Record excerpts
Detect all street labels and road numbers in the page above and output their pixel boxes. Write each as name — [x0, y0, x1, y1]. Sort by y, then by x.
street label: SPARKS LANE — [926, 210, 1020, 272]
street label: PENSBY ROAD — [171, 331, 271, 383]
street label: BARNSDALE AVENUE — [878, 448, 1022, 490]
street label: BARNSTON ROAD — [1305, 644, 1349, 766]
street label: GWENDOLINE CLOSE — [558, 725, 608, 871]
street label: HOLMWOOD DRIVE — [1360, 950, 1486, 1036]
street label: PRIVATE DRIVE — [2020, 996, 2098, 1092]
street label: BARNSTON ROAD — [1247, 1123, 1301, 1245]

What is required
Every one of the records is to be copied word for word.

Exercise result
Detect all street labels and road numbers in the page above and output their pixel boxes. Write each as name — [x0, y0, x1, y1]. Sort by y, then by x.
street label: SPARKS LANE — [926, 210, 1020, 272]
street label: PENSBY ROAD — [171, 331, 271, 383]
street label: BARNSDALE AVENUE — [878, 448, 1022, 490]
street label: BARNSTON ROAD — [1305, 644, 1349, 766]
street label: GWENDOLINE CLOSE — [558, 725, 608, 871]
street label: HOLMWOOD DRIVE — [1360, 950, 1486, 1036]
street label: PRIVATE DRIVE — [2020, 996, 2098, 1092]
street label: BARNSTON ROAD — [1247, 1123, 1301, 1245]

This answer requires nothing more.